Published 11:45 pm Wednesday, May 22, 2019

A new National Public Radio podcast, “White Lies,” features a Covington County native in its second episode.

The series examines Civil Rights-related murders, particularly in Selma. Episode 1 is about the unsolved murder of a white Unitarian minister, the Rev. James Reeb.

Episode 2, which first aired this week, also examines the death of Viola Liuzzo, a white mother of five from Detroit, who had come south to Selma to help with the Selma to Montgomery march.

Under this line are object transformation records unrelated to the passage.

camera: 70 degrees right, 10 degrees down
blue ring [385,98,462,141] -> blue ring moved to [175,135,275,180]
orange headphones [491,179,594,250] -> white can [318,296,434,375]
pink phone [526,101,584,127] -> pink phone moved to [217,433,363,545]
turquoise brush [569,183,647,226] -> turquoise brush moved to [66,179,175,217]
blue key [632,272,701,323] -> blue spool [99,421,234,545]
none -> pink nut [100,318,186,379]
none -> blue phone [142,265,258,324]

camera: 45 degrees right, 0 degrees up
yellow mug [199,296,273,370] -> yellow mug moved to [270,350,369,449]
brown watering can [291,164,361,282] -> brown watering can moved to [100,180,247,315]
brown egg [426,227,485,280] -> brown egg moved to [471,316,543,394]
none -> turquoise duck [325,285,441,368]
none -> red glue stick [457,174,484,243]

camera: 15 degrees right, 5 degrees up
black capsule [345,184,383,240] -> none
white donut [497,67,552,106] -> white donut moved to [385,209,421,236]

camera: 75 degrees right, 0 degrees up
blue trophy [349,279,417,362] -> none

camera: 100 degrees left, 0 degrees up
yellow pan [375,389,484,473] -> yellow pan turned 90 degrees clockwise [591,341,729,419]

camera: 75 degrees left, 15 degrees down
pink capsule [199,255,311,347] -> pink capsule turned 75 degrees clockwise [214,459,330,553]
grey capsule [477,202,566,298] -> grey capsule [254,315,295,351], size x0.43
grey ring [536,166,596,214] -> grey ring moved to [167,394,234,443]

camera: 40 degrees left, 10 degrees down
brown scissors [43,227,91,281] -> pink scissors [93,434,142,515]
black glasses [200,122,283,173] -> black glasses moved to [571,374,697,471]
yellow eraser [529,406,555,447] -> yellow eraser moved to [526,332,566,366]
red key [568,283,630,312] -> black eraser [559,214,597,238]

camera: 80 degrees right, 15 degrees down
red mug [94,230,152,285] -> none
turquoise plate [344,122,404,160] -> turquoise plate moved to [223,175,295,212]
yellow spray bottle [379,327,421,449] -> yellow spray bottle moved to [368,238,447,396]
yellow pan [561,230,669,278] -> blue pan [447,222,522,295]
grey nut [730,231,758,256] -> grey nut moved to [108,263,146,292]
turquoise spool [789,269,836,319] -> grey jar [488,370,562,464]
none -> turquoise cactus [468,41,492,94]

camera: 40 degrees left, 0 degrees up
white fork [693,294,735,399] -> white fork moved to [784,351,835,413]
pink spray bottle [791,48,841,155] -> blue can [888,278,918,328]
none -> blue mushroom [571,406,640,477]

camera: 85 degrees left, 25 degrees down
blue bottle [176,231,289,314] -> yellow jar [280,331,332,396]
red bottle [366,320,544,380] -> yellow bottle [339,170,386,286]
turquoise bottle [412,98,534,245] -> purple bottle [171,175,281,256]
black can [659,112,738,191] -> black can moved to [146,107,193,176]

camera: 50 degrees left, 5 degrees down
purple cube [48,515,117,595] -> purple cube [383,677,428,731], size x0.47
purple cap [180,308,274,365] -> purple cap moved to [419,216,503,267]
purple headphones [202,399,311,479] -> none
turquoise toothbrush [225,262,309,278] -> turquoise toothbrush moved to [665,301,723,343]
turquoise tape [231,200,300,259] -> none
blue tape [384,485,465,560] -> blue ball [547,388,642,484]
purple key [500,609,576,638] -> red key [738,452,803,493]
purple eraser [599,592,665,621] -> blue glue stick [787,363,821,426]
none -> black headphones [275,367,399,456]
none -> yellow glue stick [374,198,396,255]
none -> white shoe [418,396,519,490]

On March 25, 1965, Liuzzo was heading to Montgomery to pick up marchers and ferry them back to Selma. A car full of Klansmen chased her down and shot into the vehicle, killing Liuzzo and wounding the young black man who was with her.

The murder occurred just east of Selma, in Lowndes County. Florala native Joe Breck Gantt, then an assistant attorney general, prosecuted the case. Now 90 and living in Panama City, Gantt was interviewed for the podcast.

Gantt recalled that the imperial wizard of the Klan sat at the defense table in Lowndesboro.

The case ended in hung jury. All but two of the all-white jurors voted for a conviction.

“Gantt had gotten closer to a conviction than nearly any other Southern prosecutor in a racially motivated case like this one,” journalist Andrew Beck Grace says. He and journalist Chip Brantley, both Alabama natives, host the podcast series.

When the case was retried in October, then-Attorney General Richmond Flowers decided to head the case, which he lost. Flowers, who had publicly criticized then-Gov. George Wallace, was very unpopular.

Gantt and his daughter, Gretchen Gantt Franco, who also is interviewed in the podcast, recalled that the family had to have their phone number changed, and that someone burned a cross in their yard.

“We had to go live with Granny for a while ‘cause you were worried about us,” Franco recalled.

The podcast also discusses the role of an FBI informant, a Klansmen, who was in the vehicle with the men who murdered Liuzzo. Liuzzo’s family later learned that the FBI’s J. Edgar Hoover created a smear campaign to damage Mrs. Liuzzo’s reputation in an attempt to keep journalists from discovering that one of his informants was involved in the murder.

New episodes are released on Tuesdays.